MAFIA: PADRE SORGE (AGGIORNAMENTI SOCIALI), DALLA "RIVOLTA MORALE" DI LOCRI IL VOLTO DI UN’"ALTRA ITALIA" E UN AUSPICIO PER "POLITICI SERI E ONESTI"

"Per uscire dall’emergenza, l’Italia ha bisogno soprattutto di politici seri e onesti con programmi credibili e capaci di scelte coraggiose e coerenti, che testimonino la loro effettiva polizia morale anteponendo il bene comune agli interessi personali e degli amici". E’ quanto scrive padre Bartolomeo Sorge, direttore di "Aggiornamenti sociali", nell’editoriale dell’ultimo numero, dedicato alla "rivolta morale" della Locride, dopo l’assassinio di Francesco Fortugno, come "segno" di "un’Italia nuova, che ha fiducia nella capacità d riscatto della gente del Sud e non si rassegna a lasciarla sola; considera il Sud una risorsa, la mafia un cancro da estirpare e la questione meridionale una emergenza nazionale". "Le migliaia di giovani scesi in piazza – si legge sulla rivista dei gesuiti – dicono che nella Locride e in Calabria non tutto è mafia e rassegnazione.
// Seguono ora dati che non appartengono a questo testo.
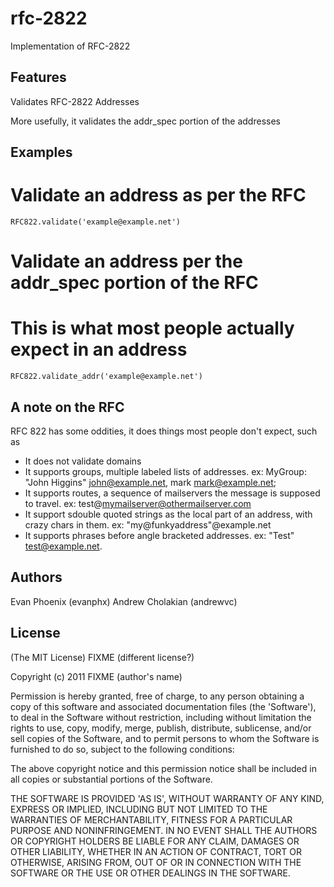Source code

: rfc-2822
===========

Implementation of RFC-2822

Features
--------

Validates RFC-2822 Addresses

More usefully, it validates the addr_spec portion of the addresses

Examples
--------

# Validate an address as per the RFC
    RFC822.validate('example@example.net')

# Validate an address per the addr_spec portion of the RFC
# This is what most people actually expect in an address
    RFC822.validate_addr('example@example.net')

A note on the RFC
-----------------
RFC 822 has some oddities, it does things most people don't expect, such as

* It does not validate domains
* It supports groups, multiple labeled lists of addresses. ex: MyGroup: "John Higgins" <john@example.net>, mark mark@example.net;
* It supports routes, a sequence of mailservers the message is supposed to travel. ex: test@mymailserver@othermailserver.com
* It support sdouble quoted strings as the local part of an address, with crazy chars in them. ex: "my@funkyaddress"@example.net
* It supports phrases before angle bracketed addresses. ex: "Test" <test@example.net>.


Authors
------

Evan Phoenix (evanphx)
Andrew Cholakian (andrewvc)

License
-------

(The MIT License) FIXME (different license?)

Copyright (c) 2011 FIXME (author's name)

Permission is hereby granted, free of charge, to any person obtaining
a copy of this software and associated documentation files (the
'Software'), to deal in the Software without restriction, including
without limitation the rights to use, copy, modify, merge, publish,
distribute, sublicense, and/or sell copies of the Software, and to
permit persons to whom the Software is furnished to do so, subject to
the following conditions:

The above copyright notice and this permission notice shall be
included in all copies or substantial portions of the Software.

THE SOFTWARE IS PROVIDED 'AS IS', WITHOUT WARRANTY OF ANY KIND,
EXPRESS OR IMPLIED, INCLUDING BUT NOT LIMITED TO THE WARRANTIES OF
MERCHANTABILITY, FITNESS FOR A PARTICULAR PURPOSE AND NONINFRINGEMENT.
IN NO EVENT SHALL THE AUTHORS OR COPYRIGHT HOLDERS BE LIABLE FOR ANY
CLAIM, DAMAGES OR OTHER LIABILITY, WHETHER IN AN ACTION OF CONTRACT,
TORT OR OTHERWISE, ARISING FROM, OUT OF OR IN CONNECTION WITH THE
SOFTWARE OR THE USE OR OTHER DEALINGS IN THE SOFTWARE.
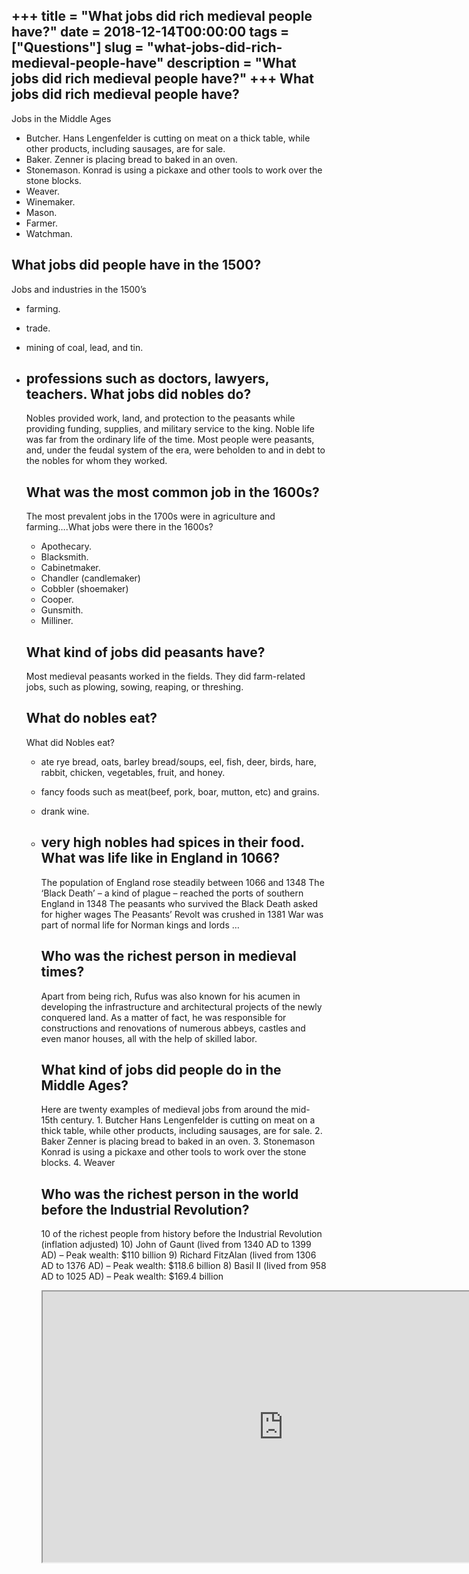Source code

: +++
title = "What jobs did rich medieval people have?"
date = 2018-12-14T00:00:00
tags = ["Questions"]
slug = "what-jobs-did-rich-medieval-people-have"
description = "What jobs did rich medieval people have?"
+++
What jobs did rich medieval people have?
----------------------------------------

Jobs in the Middle Ages

- Butcher. Hans Lengenfelder is cutting on meat on a thick table, while other products, including sausages, are for sale.
- Baker. Zenner is placing bread to baked in an oven.
- Stonemason. Konrad is using a pickaxe and other tools to work over the stone blocks.
- Weaver.
- Winemaker.
- Mason.
- Farmer.
- Watchman.

What jobs did people have in the 1500?
--------------------------------------

Jobs and industries in the 1500’s

- farming.
- trade.
- mining of coal, lead, and tin.
- professions such as doctors, lawyers, teachers. What jobs did nobles do?
    ------------------------
    
    Nobles provided work, land, and protection to the peasants while providing funding, supplies, and military service to the king. Noble life was far from the ordinary life of the time. Most people were peasants, and, under the feudal system of the era, were beholden to and in debt to the nobles for whom they worked.
    
    What was the most common job in the 1600s?
    ------------------------------------------
    
    The most prevalent jobs in the 1700s were in agriculture and farming….What jobs were there in the 1600s?
    
    
    - Apothecary.
    - Blacksmith.
    - Cabinetmaker.
    - Chandler (candlemaker)
    - Cobbler (shoemaker)
    - Cooper.
    - Gunsmith.
    - Milliner.
    
    What kind of jobs did peasants have?
    ------------------------------------
    
    Most medieval peasants worked in the fields. They did farm-related jobs, such as plowing, sowing, reaping, or threshing.
    
    What do nobles eat?
    -------------------
    
    What did Nobles eat?
    
    
    - ate rye bread, oats, barley bread/soups, eel, fish, deer, birds, hare, rabbit, chicken, vegetables, fruit, and honey.
    - fancy foods such as meat(beef, pork, boar, mutton, etc) and grains.
    - drank wine.
    - very high nobles had spices in their food. What was life like in England in 1066?
        --------------------------------------
        
        The population of England rose steadily between 1066 and 1348 The ‘Black Death’ – a kind of plague – reached the ports of southern England in 1348 The peasants who survived the Black Death asked for higher wages The Peasants’ Revolt was crushed in 1381 War was part of normal life for Norman kings and lords …
        
        Who was the richest person in medieval times?
        ---------------------------------------------
        
        Apart from being rich, Rufus was also known for his acumen in developing the infrastructure and architectural projects of the newly conquered land. As a matter of fact, he was responsible for constructions and renovations of numerous abbeys, castles and even manor houses, all with the help of skilled labor.
        
        What kind of jobs did people do in the Middle Ages?
        ---------------------------------------------------
        
        Here are twenty examples of medieval jobs from around the mid-15th century. 1. Butcher Hans Lengenfelder is cutting on meat on a thick table, while other products, including sausages, are for sale. 2. Baker Zenner is placing bread to baked in an oven. 3. Stonemason Konrad is using a pickaxe and other tools to work over the stone blocks. 4. Weaver
        
        Who was the richest person in the world before the Industrial Revolution?
        -------------------------------------------------------------------------
        
        10 of the richest people from history before the Industrial Revolution (inflation adjusted) 10) John of Gaunt (lived from 1340 AD to 1399 AD) – Peak wealth: $110 billion 9) Richard FitzAlan (lived from 1306 AD to 1376 AD) – Peak wealth: $118.6 billion 8) Basil II (lived from 958 AD to 1025 AD) – Peak wealth: $169.4 billion
        
        <iframe allow="accelerometer; autoplay; clipboard-write; encrypted-media; gyroscope; picture-in-picture" allowfullscreen="" class="__youtube_prefs__  epyt-is-override  no-lazyload" data-no-lazy="1" data-origheight="433" data-origwidth="770" data-skipgform_ajax_framebjll="" height="433" id="_ytid_95855" loading="lazy" src="https://www.youtube.com/embed/Rf4sgRfEJ00?enablejsapi=1&autoplay=0&cc_load_policy=0&cc_lang_pref=&iv_load_policy=1&loop=0&modestbranding=0&rel=1&fs=1&playsinline=0&autohide=2&theme=dark&color=red&controls=1&" title="YouTube player" width="770"></iframe>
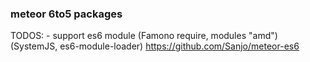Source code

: ### meteor 6to5 packages

TODOS:
	- support es6 module
		(Famono require, modules "amd")
		(SystemJS, es6-module-loader)
		https://github.com/Sanjo/meteor-es6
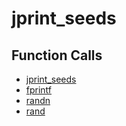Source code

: # jprint_seeds

## Function Calls
- [jprint_seeds](jprint_seeds.md)
- [fprintf](CSD/kCSD/ica/kCsd1D_ICA/STICA_UTIL/fprintf.md)
- [randn](CSD/kCSD/ica/kCsd1D_ICA/STICA_UTIL/randn.md)
- [rand](CSD/kCSD/ica/kCsd1D_ICA/STICA_UTIL/rand.md)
Esistono energie, valori e soprattutto uomini e donne nuovi, sempre più numerosi, che si espongono in prima persona e lavorano con rinnovata forza morale al riscatto della propria terra. Persone oneste e coraggiose, che reagiscono alla omertà e alla pseudocultura della rassegnazione, di chi la mafia si serve per soggiogare la popolazione". Sorge definisce la rivolta morale di Locri "non una mera reazione emotiva di fronte all’ennesimo intollerabile crimine mafioso, ma il traguardo di una maturazione culturale lenta e profonda" a cui "ha contribuito attivamente l’ampio movimento di laici ispirati cristianamente, che da circa un decennio si impegnano a costruire sviluppo e giustizia sociale in Calabria". Come le ben 152 imprese del "progetto Policoro", promosso dalla Cei, che dà lavoro a 1.315 persone, con un fatturato complessivo di oltre 16 milioni di euro.